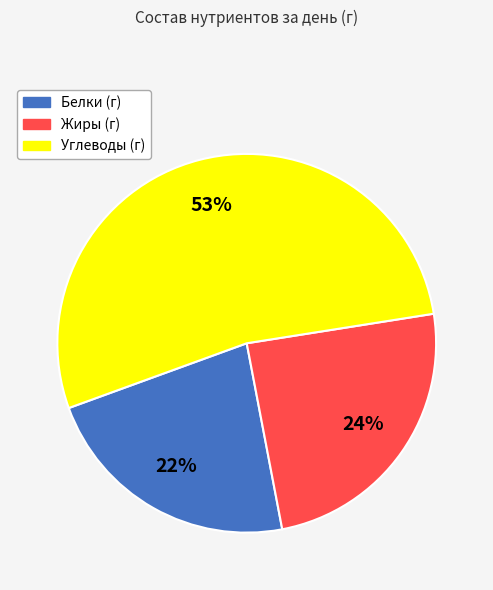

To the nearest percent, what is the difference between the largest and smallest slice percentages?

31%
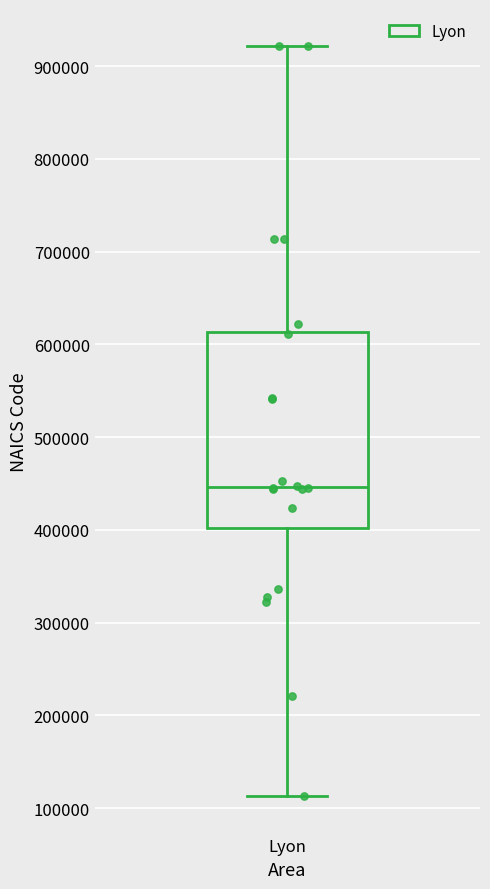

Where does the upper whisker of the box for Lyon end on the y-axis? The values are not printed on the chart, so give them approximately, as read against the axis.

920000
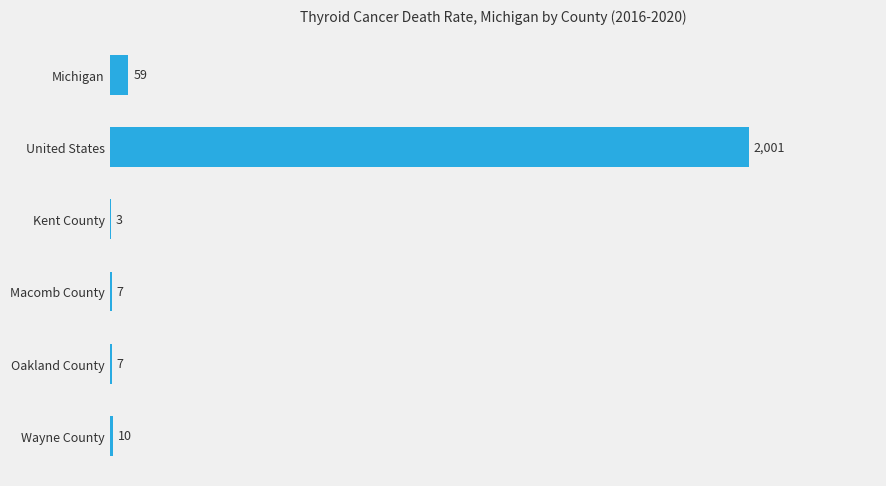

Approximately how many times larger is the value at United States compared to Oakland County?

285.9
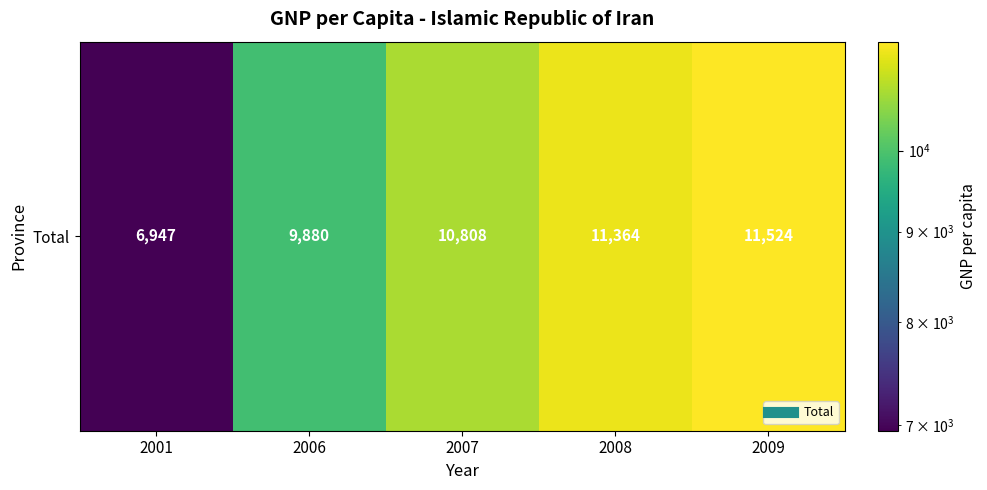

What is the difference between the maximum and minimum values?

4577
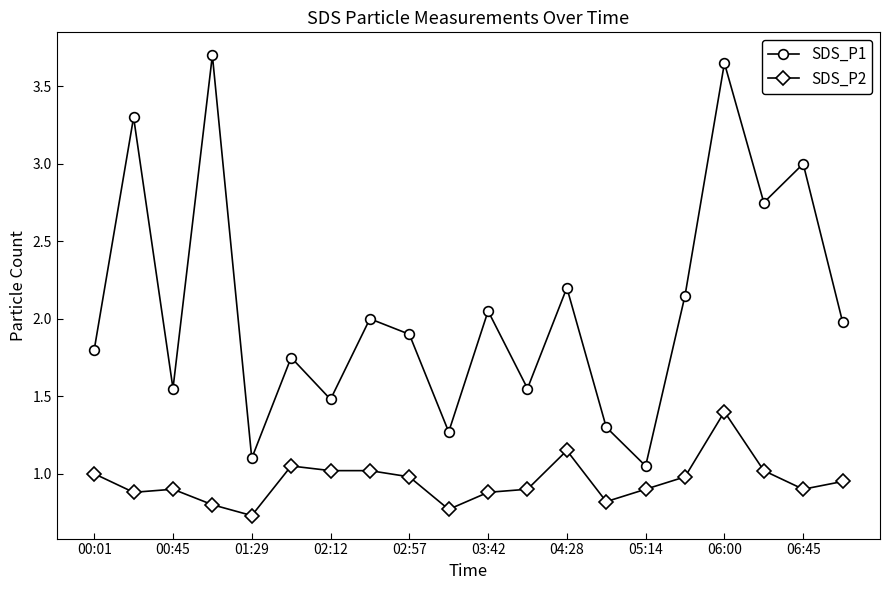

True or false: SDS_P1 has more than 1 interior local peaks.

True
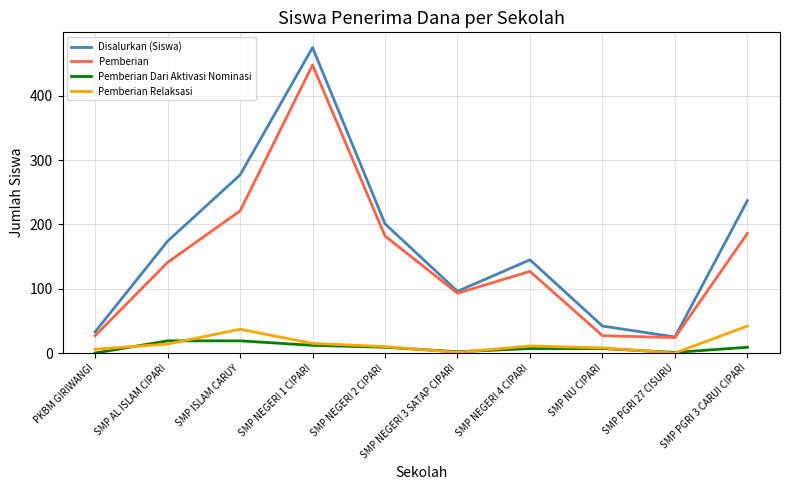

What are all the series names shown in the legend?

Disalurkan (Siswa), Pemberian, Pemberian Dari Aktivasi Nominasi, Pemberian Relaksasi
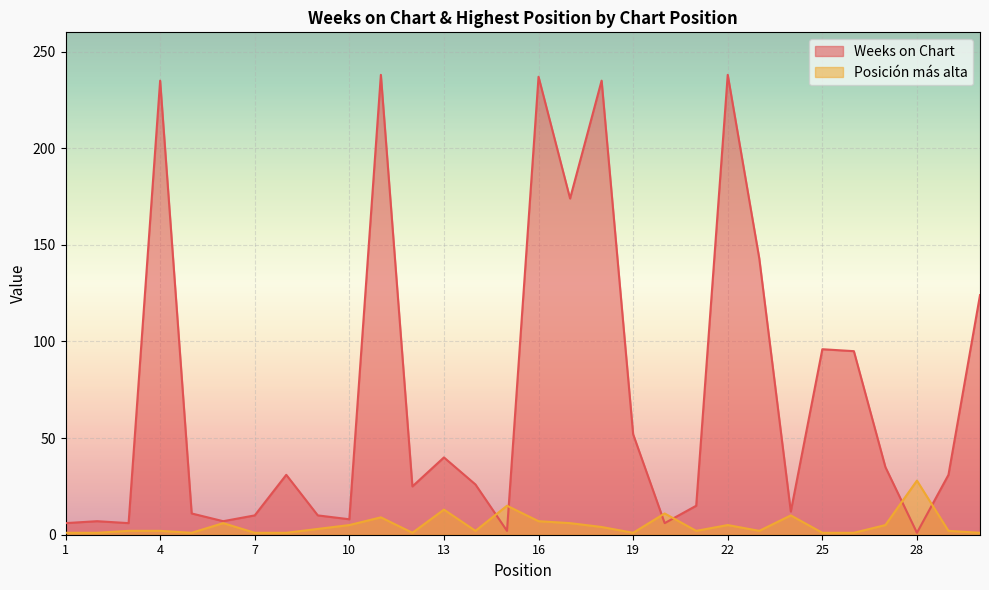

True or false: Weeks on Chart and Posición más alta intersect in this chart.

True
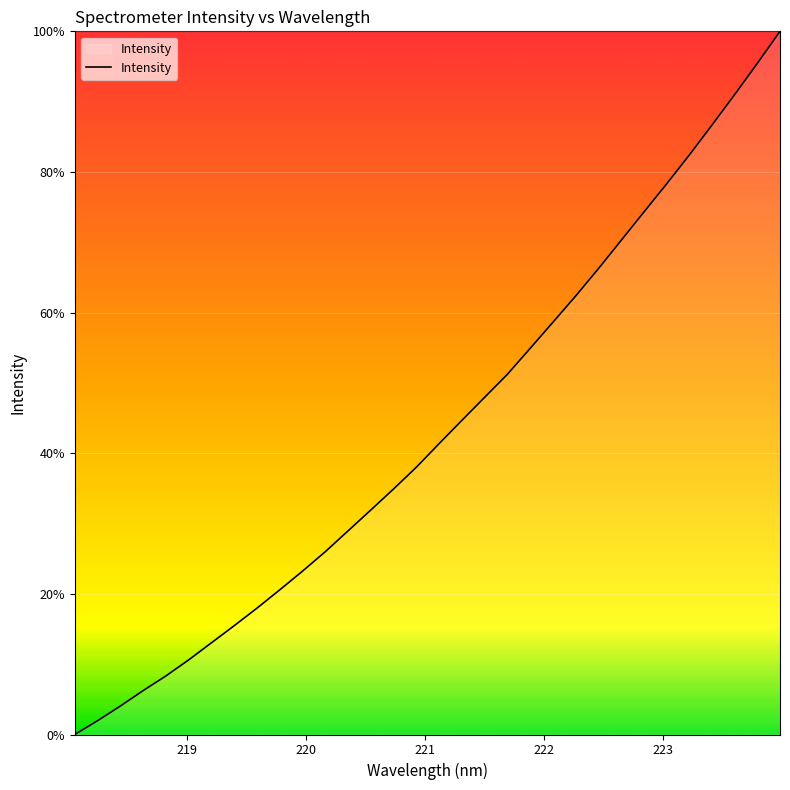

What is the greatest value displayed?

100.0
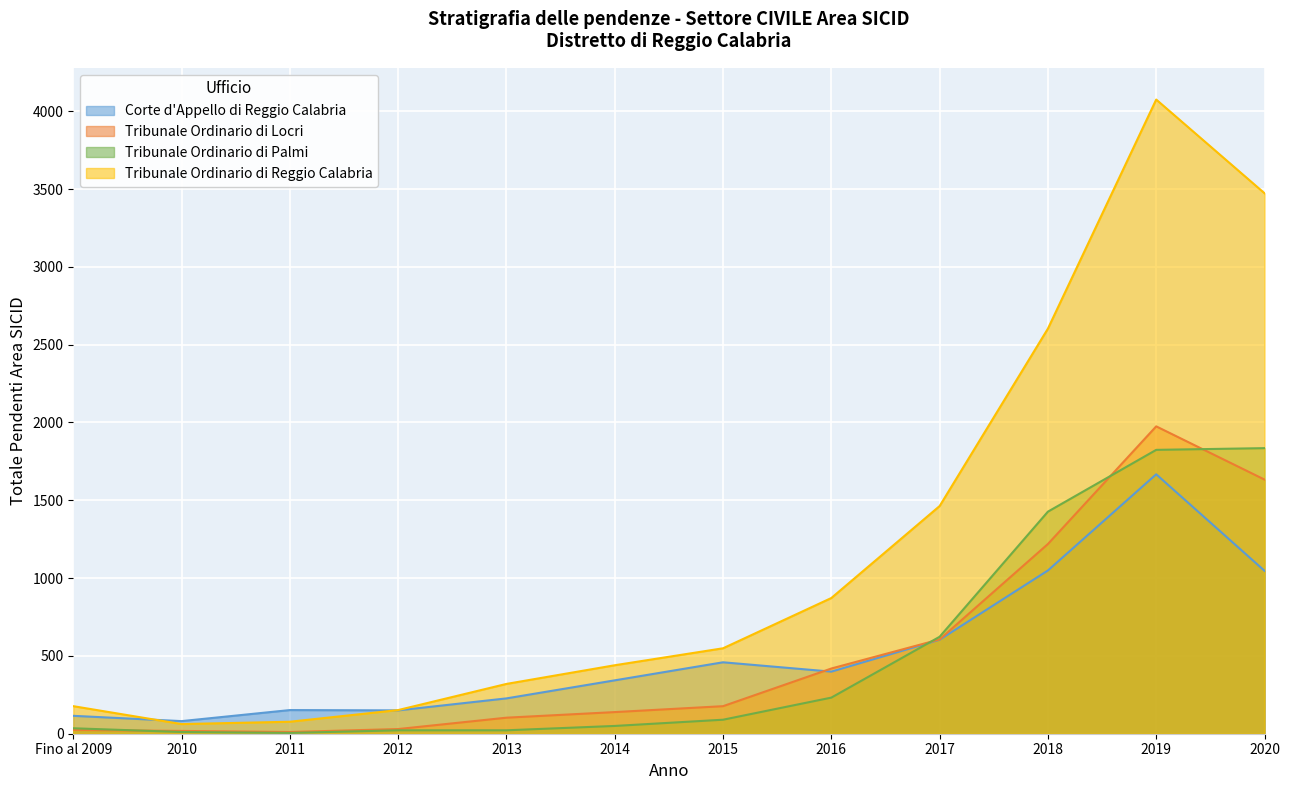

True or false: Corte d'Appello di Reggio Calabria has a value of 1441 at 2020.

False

* * * * * * *

WORK REQUIRED: Arrange every line of the items above as a Markdown table with the columns "Row" and "Line," numbering the rows and skipping blank lines. Leave the pictures out.

THE ANSWER:
| Row | Line |
|---|---|
| 1 | To the nearest percent, what is the difference between the largest and smallest slice percentages? |
| 2 | 31% |
| 3 | Where does the upper whisker of the box for Lyon end on the y-axis? The values are not printed on the chart, so give them approximately, as read against the axis. |
| 4 | 920000 |
| 5 | Approximately how many times larger is the value at United States compared to Oakland County? |
| 6 | 285.9 |
| 7 | What is the difference between the maximum and minimum values? |
| 8 | 4577 |
| 9 | True or false: SDS_P1 has more than 1 interior local peaks. |
| 10 | True |
| 11 | What are all the series names shown in the legend? |
| 12 | Disalurkan (Siswa), Pemberian, Pemberian Dari Aktivasi Nominasi, Pemberian Relaksasi |
| 13 | True or false: Weeks on Chart and Posición más alta intersect in this chart. |
| 14 | True |
| 15 | What is the greatest value displayed? |
| 16 | 100.0 |
| 17 | True or false: Corte d'Appello di Reggio Calabria has a value of 1441 at 2020. |
| 18 | False |